How Can Trade Credit Insurance Protect You?
Businesses with good cash flow can often cover losses from trade credit insurance with a line of credit. However, this is not an option for all businesses. There are several types of insurance, and the cost varies depending on the type of coverage required. Some companies may only cover high-risk accounts, while others provide comprehensive policies that cover a variety of risks.
Types of Credit Insurance
There are four main types of trade credit insurance. All of them protect your company against bad debts. You can get insurance for international, domestic, or single transactions. The premium is calculated based on a percentage of the value of your outstanding receivables.
The risk of customer insolvency can be a serious concern. However, it is essential to remember that your insurance policy will only cover the amount owed for a settled dispute. In most cases, you cannot claim if your invoice is under contest. Therefore, you must wait for the conflict to resolve before declaring the account unpaid.
Political Trade Risk Insurance
Some insurance companies offer a second layer of coverage called political risk insurance.
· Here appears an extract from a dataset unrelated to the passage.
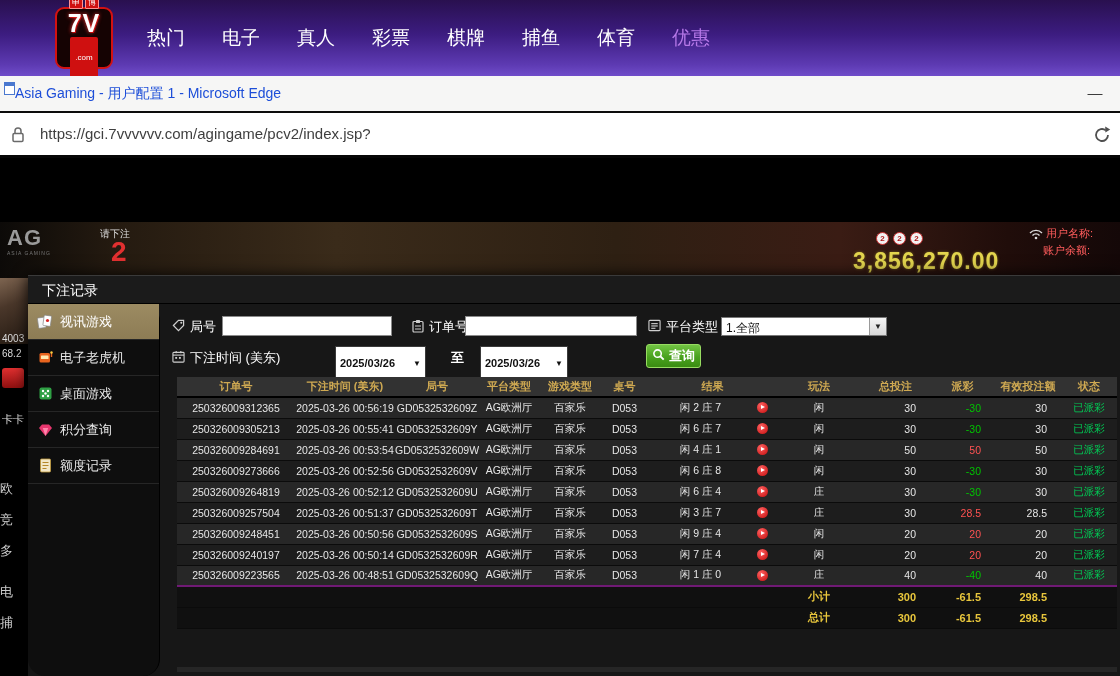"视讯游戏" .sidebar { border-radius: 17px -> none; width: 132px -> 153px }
This insurance can be vital for firms operating in traditionally unstable regions since political risk insurance provides nonpayment coverage due to trade embargoes.
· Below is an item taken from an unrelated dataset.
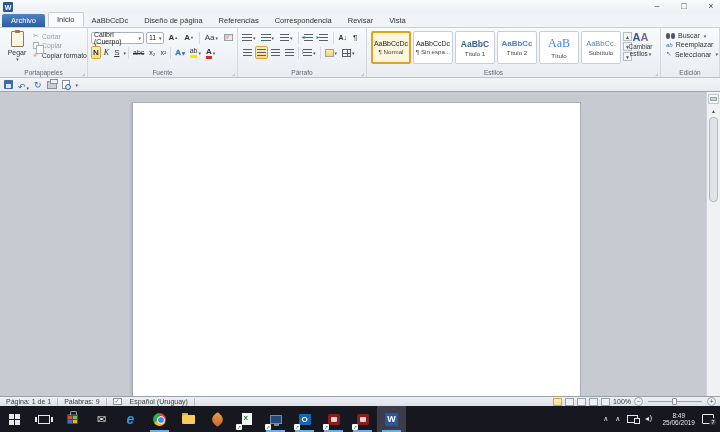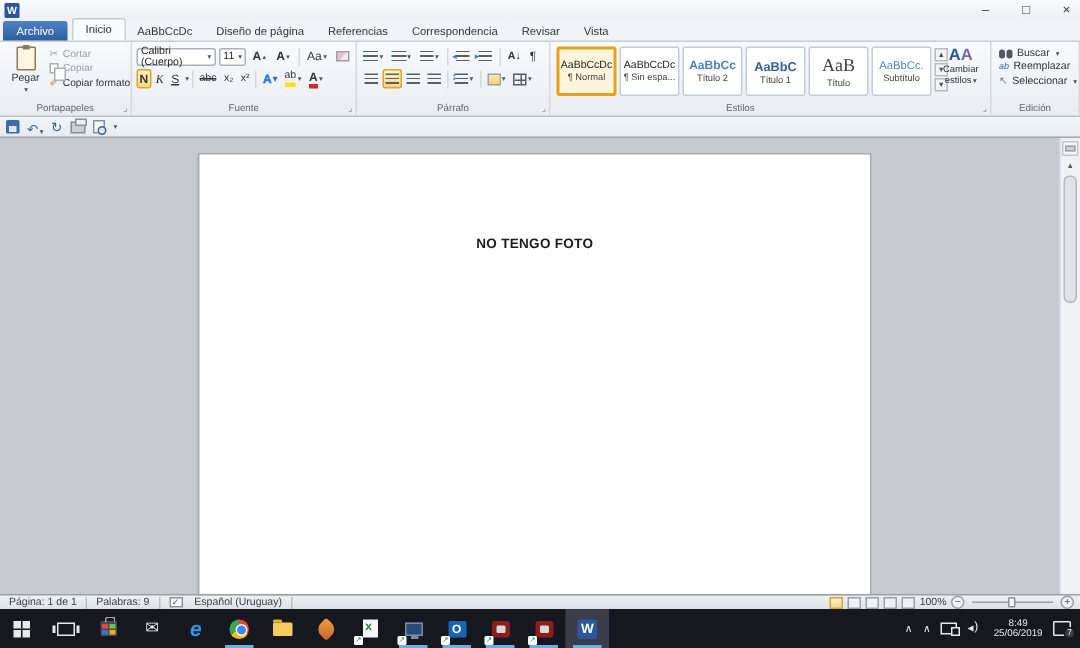"AaBbCc" div.stylecard { order: before "AaBbC" -> after "AaBbC" }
Credit Disability Insurance Policy
Another alternative is to take out a credit disability insurance policy. These types of insurance can protect you if you lose your income due to illness or death. While these policies may not cover the same amount of outstanding debt, they can be helpful for businesses with limited resources and those pursuing a loss-mitigation strategy.
Export Credit Insurance Policy
You can also consider purchasing an export credit insurance policy, which can help you protect your company against embargoes, trade sanctions, and changes in import/export regulations. Purchasing export credit insurance can also give you more confidence when extending net terms.
Most insurers will only cover your losses up to the maximum credit limit they set for you. Your credit limit applies to the total number of outstanding invoices you have with a customer. If your customer owes you more than your credit limit, you can request that your insurer formally pay you on your policy.
You can also purchase a type of insurance known as “net-terms-as-a-service.” This program evaluates the creditworthiness of your customers. You can obtain this service from a company that has developed a system to assess your customer’s payment history and provide reliable information about your credit limits.